Task: Below are some records; copy them word for word and drop the pictures.

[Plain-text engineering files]
────

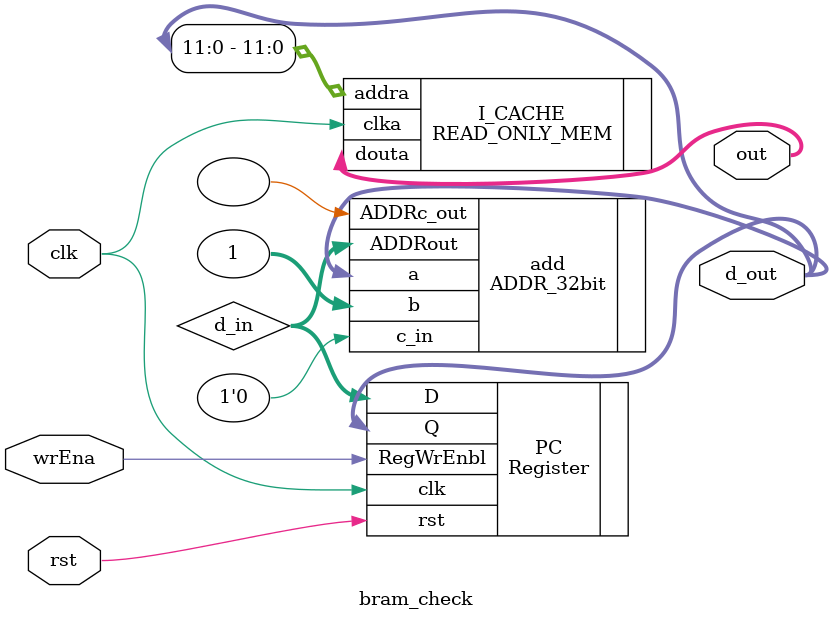
<source format=v>
`timescale 1ns / 1ps
module bram_check(input clk,
						input rst,
						input wrEna,
						output [31:0] out,
						output [31:0] d_out);

wire [31:0] d_in;

Register PC(.Q(d_out),.D(d_in),.clk(clk),.rst(rst),.RegWrEnbl(wrEna));
ADDR_32bit add(.a(d_out),.b(32'd1),.c_in(1'd0),.ADDRout(d_in),.ADDRc_out());

READ_ONLY_MEM I_CACHE (
  .clka(clk), // input clka
  .addra(d_out[11:0]), // input [11 : 0] addra
  .douta(out) // output [31 : 0] douta
);



endmodule

</source>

────

Your solution:
<source format=v>
`timescale 1ns / 1ps
module bram_check(input clk,
						input rst,
						input wrEna,
						output [31:0] out,
						output [31:0] d_out);

wire [31:0] d_in;

Register PC(.Q(d_out),.D(d_in),.clk(clk),.rst(rst),.RegWrEnbl(wrEna));
ADDR_32bit add(.a(d_out),.b(32'd1),.c_in(1'd0),.ADDRout(d_in),.ADDRc_out());

READ_ONLY_MEM I_CACHE (
  .clka(clk), // input clka
  .addra(d_out[11:0]), // input [11 : 0] addra
  .douta(out) // output [31 : 0] douta
);



endmodule

</source>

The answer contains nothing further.